Au fil des matchs, son rôle a diminué et son impact offensif est devenu problématique. Les Cavaliers visaient le haut du classement, pourtant les difficultés du meneur ont souvent été pointées du doigt. Cette situation a relancé les débats autour de son niveau réel après ses longues absences. Au final, même Cleveland a décidé de se débarrasser de lui.
Ses statistiques n’ont pas aidé à calmer les critiques. Après un retour déjà compliqué à Chicago, sa production a encore chuté, notamment au tir où son adresse s’est effondrée. Pour certains observateurs, il ne s’agissait plus d’un simple manque de rythme mais d’une vraie perte d’efficacité.
Une situation devenue compliquée
Jeff Teague, lui, n’a pas mâché ses mots : « Ils me sont tombés dessus quand j’ai dit que je pouvais faire ça. Ils disaient : ‘Lonzo est dix fois meilleur que toi, tu ne peux pas sortir du canapé et faire ça.’ J’ai répondu que je pouvais au moins mettre un tir. Si j’avais ces statistiques, j’aurais su qu’il était temps d’arrêter. Je te jure que si j’avais ces chiffres, c’était fini pour moi. »
Ces propos reflètent la perception d’une partie du milieu NBA. Pour un ancien All-Star, voir un joueur continuer malgré une telle baisse de rendement peut sembler nuire à sa réputation. L’idée avancée par Teague est simple : parfois, s’accrocher prolonge la chute au lieu de préserver l’héritage. La franchise de Cleveland a finalement tranché en l’incluant dans un échange à trois équipes, direction Utah. Le choix était aussi financier, l’équipe étant déjà très chargée en masse salariale.
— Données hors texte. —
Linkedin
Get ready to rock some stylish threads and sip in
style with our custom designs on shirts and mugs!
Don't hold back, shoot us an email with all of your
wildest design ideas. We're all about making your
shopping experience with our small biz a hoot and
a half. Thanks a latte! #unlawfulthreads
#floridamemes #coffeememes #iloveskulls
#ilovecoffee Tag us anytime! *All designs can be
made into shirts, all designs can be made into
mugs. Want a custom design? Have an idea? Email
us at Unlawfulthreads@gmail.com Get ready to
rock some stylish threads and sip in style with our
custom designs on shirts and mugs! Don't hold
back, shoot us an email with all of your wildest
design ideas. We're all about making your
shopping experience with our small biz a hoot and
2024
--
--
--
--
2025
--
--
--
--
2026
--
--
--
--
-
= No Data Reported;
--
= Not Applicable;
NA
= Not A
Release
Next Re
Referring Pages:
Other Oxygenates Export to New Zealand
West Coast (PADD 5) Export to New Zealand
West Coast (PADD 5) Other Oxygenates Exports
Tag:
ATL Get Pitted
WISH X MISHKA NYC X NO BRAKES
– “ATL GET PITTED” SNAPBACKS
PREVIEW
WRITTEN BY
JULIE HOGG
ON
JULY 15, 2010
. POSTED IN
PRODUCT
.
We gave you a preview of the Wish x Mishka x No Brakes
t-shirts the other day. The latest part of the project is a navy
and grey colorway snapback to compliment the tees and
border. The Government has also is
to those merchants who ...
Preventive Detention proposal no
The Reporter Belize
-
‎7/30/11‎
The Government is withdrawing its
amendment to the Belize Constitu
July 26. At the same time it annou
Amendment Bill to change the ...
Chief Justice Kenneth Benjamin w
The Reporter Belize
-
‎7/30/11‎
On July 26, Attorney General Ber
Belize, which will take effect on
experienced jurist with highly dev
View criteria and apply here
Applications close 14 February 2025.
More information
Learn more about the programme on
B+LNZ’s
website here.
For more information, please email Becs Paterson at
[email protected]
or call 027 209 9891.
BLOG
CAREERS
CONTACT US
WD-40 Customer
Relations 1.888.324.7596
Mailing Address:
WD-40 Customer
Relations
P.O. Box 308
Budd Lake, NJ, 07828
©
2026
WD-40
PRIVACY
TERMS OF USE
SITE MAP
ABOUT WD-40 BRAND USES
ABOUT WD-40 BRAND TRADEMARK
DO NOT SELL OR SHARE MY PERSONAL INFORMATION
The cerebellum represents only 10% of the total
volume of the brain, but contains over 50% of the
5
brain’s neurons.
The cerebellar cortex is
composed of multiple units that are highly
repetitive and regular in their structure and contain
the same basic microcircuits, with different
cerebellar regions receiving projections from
La suite reste incertaine puisque le meneur pourrait être coupé et devenir agent libre. À 28 ans, l’âge ne ferme pas encore les portes, mais son corps et son adresse interrogent sérieusement les dirigeants. Les équipes hésitent toujours face à un pari médical.
Malgré tout, son profil défensif et sa vision du jeu existent toujours. S’il retrouve un minimum de rythme et surtout de confiance au tir, une rotation pourrait lui être offerte ailleurs. Dans le cas contraire, la ligue pourrait se détourner rapidement. Le basket a déjà connu des retours improbables, mais ils demandent souvent un changement de rôle et d’attentes. Pour Lonzo Ball, la prochaine opportunité devra probablement passer par cette adaptation.